En matière de dépenses, le principe devrait être bottom up, de la
périphérie vers le centre et non l’inverse. Il faudrait appliquer le
principe de la subsidiarité. Tout ce qui peut être effectué au niveau le
plus bas doit être privilégié pour éviter une concentration des tâches
au sommet et des doublons en cascade. Avec une telle politique, il
serait possible d’examiner si certaines missions doivent rester dans le
giron public ou pourrait être privatisées. De même, dans le cadre d’une
telle évaluation, la question de la suppression d’un niveau ou deux de
collectivités locales pourrait être posée en vue de l’obtention d’une
réponse.
Michel Ruimy (Professeur, ESCP) : Le coût des mesures en faveur du
pouvoir d’achat annoncées, lundi dernier, par Emmanuel Macron est estimé
à 10 milliards d’euros. Il y a urgence à trouver cette somme. L’heure
est, en effet, aux travaux pratiques, un véritable casse-tête quelques
jours avant le vote du budget 2019.
Tout d’abord, concernant le financement du rôle économique de l’Etat,
si nous nous concentrons uniquement sur les dépenses, ceci nécessite de
faire des économies dans le mode de fonctionnement de l’État, en
d’autres termes, réduire la voilure de certains services de l’État. Tous
les ministres étant solidaires au sein d’un gouvernement, il faut donc
décider de la manière dont ces mesures ont vocation à être financées
avant le 31 décembre, date à laquelle le budget 2019 de la France doit
être voté.
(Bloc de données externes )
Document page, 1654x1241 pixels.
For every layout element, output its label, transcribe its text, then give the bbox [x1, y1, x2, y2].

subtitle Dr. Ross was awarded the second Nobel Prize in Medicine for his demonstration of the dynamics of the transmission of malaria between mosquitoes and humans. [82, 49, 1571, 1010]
On devrait donc passer par une baisse des dépenses des
ministères, selon leur criticité. Par exemple, une fois le prélèvement à
la source mis en place, le nombre de fonctionnaires de l’Administration
fiscale pourrait diminuer. Dans ce contexte, la prime défiscalisée
jusqu’à 1 000 € ne devrait pas concerner les fonctionnaires.
Ensuite, concernant les entreprises, le gouvernement pourrait réduire
notamment les aides aux entreprises, qui devaient représenter plus de
40 milliards d’euros l’année prochaine. Initialement prévue au 1er
janvier 2019, la bascule du CICE pourrait, par exemple, être reportée de
quelques mois, un aménagement du calendrier en quelque sorte. En
l’état, cette transition doit coûter plus de 20 milliards d’euros aux
finances publiques.
Enfin, concernant nos engagements européens, nos finances publiques
pourraient se dégrader encore un peu plus c’est-à-dire accroître le
déficit budgétaire 2019, qui est déjà à 2,8% de la richesse nationale, à
une limite toute proche des 3% du Produit intérieur brut (PIB). Le
différentiel pour atteindre la barre des 3% est d’environ 4,5 milliards
d’euros. Ainsi l’exécutif pourrait choisir exceptionnellement de laisser
filer le déficit d’autant qu’il ne respecte déjà pas les règles à la
lettre et que 2019 est une année exceptionnelle, avec la bascule du
crédit d’impôt pour la compétitivité et l’emploi (CICE) en baisse de
charges sans laquelle le déficit serait de 1,9%. Bruxelles pourrait
alors se montrer conciliant, mais ce serait casser les ambitions
européennes d’Emmanuel Macron, qui a fait de la bonne tenue des comptes
publics « LA » condition pour restaurer la crédibilité de la France.